5º
Domingo de Páscoa (ano B)
1ª
leitura: Actos dos Apóstolos, 9, 26-31
2ª
leitura: 1ª Carta de S. João, 3, 18-24
Evangelho: S. João, 15, 1-8
Não,
«não é o que pensa». A palavra «tareia» não é mais do que ligeira
alteração de «tarefa», termo árabe designando uma grande quantidade
de trabalho a que se é obrigado (veja-se o espanhol «tarea»).
Uma
«tareia bem dada» é fazer com que alguém «sinta no corpo» o esforço
bem suado, próprio de um treino para vencer na vida.
Neste
caso, a palavra «corpo» tem uma dimensão «holística» (palavra grega
que refere a totalidade): designa a pessoa integral. Como quando se
diz «dar o corpo ao manifesto», o que só é possível mobilizando
também a energia espiritual. E por isso é que um castigo físico dói
na alma e o desânimo nos põe doentes.
O
segredo está em que seja um treino-tareia oportuno, a seu tempo, de
acordo com as capacidades e o ritmo do sujeito. Só assim é que ser
obrigado não é ser escravizado. Só assim é que o esforço vale a pena
e a gente se prepara para vencer na vida. «Dar bem» uma tareia é
preparar o outro para realizar bem a tarefa e compreender que o
êxito tem que lhe «sair do corpo».
No
evangelho, Jesus Cristo compara-se a uma videira. As imagens de
vinha, videira e vinho marcam uma forte presença tanto no Antigo
como no Novo Testamento. São imagens que falam da vida: da energia
que é, do trabalho que dá, do prazer que a vida proporciona.
Uma a
uma, cada videira é podada como única e, com toda a força da
expressão, leva um «enxerto de tareia». É isso mesmo: «enxertar»
cuidadosamente a «tarefa» de bem produzir. A cada golpe bem dado
responderá um cacho bem chorudo, benfeitor da boa mesa e mais tarde,
após outra tareia bem dura, surge o vinho, invencível animador da
«pessoa integral».
O
«homem da poda», senhor de toda a sabedoria, diz Jesus Cristo que é
Deus – o «querido pai». Para Jesus dar tanto fruto como deu, sabemos
sobejamente a «tareia» que apanhou do «pai querido»! É caso para
dizer: para grande «tarefa» grande «tareia»!
E não
conta a 1ª leitura como os primeiros cristãos desconfiavam da
conversão de Saulo? Precisavam de ver que, a seguir à «tareia bem
dada» a caminho de Damasco, suportaria muitas «tarefas». Sabemos
como o resultado foi bem positivo.
Na
linguagem da Bíblia, «dar fruto» já tem o sentido de dar provas do
próprio valor.

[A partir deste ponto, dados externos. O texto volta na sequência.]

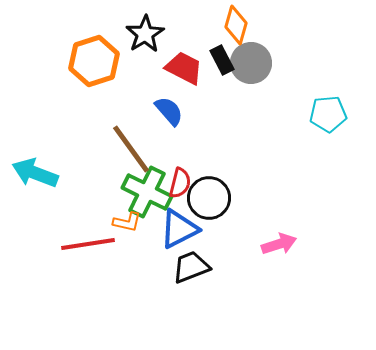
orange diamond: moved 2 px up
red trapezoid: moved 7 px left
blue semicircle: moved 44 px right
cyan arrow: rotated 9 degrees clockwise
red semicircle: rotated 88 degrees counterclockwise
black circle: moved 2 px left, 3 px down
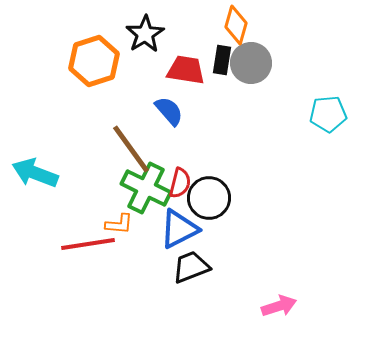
black rectangle: rotated 36 degrees clockwise
red trapezoid: moved 2 px right, 2 px down; rotated 18 degrees counterclockwise
green cross: moved 1 px left, 4 px up
orange L-shape: moved 8 px left, 2 px down; rotated 8 degrees counterclockwise
pink arrow: moved 62 px down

E como diz a segunda leitura, esta prova tem de ser
feita «com obras e em verdade».
A
palavra «verdade», na cultura hebraica, designa a solidez do objecto
ou da pessoa que permanece firme contra toda a adversidade. As obras
não podem ter a fugaz consistência de um fogo de artifício. Por
isso, Jesus se apresenta como «a vide verdadeira».
Não se
pode dizer que «só» em Jesus Cristo encontramos a Verdade. Graças ao
«Senhor da poda», não faltam, em todas as épocas, civilizações e
culturas, magníficos portadores e defensores da Verdade. Mas só é
«verdadeiro» cristão quem se esforça por conhecer o valor especial
de Jesus Cristo, vivendo como sarmento em que corre a seiva do
tronco principal.
Quais
são as boas «tareias»? E as boas «tarefas»?

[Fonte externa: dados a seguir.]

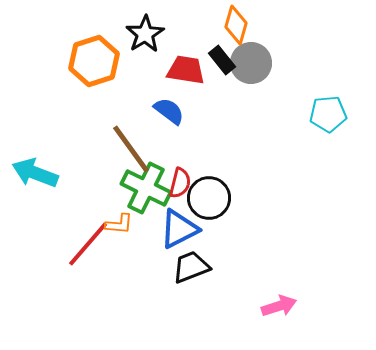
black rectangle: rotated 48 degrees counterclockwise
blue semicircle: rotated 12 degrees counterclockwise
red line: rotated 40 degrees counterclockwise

Dotados que somos de vontade própria, nem uma «tareia bem dada»
produz automaticamente em nós bons frutos. E do bom desempenho da
«tarefa» só o tempo dirá. Contudo, por muito que doa a «tareia» e
seja difícil a «tarefa», há um sinal que não engana: a alegria de
«dar o corpo ao manifesto».
É uma
questão de nos empenharmos todos na forma mais justa do programa de
vida que constitui o «manifesto». Para o que convém ter a arte de
transformar em boas «tarefas» até as «tareias» mal dadas. Mas
sobretudo ter a arte de também nós colaborarmos em «tareias bem
dadas» – como «educadores» não só dos nossos filhos como também dos
nossos amigos e de todos os que desempenham cargos de
responsabilidade.
Tornamo-nos «educadores» na medida em que «crescemos e fazemos
crescer» (mas só «crescemos» se vemos que até uma criança nos pode
dar uma «tareia bem dada»…).
Não é assim que nos mostramos exigentes de «vinho de boa cepa»?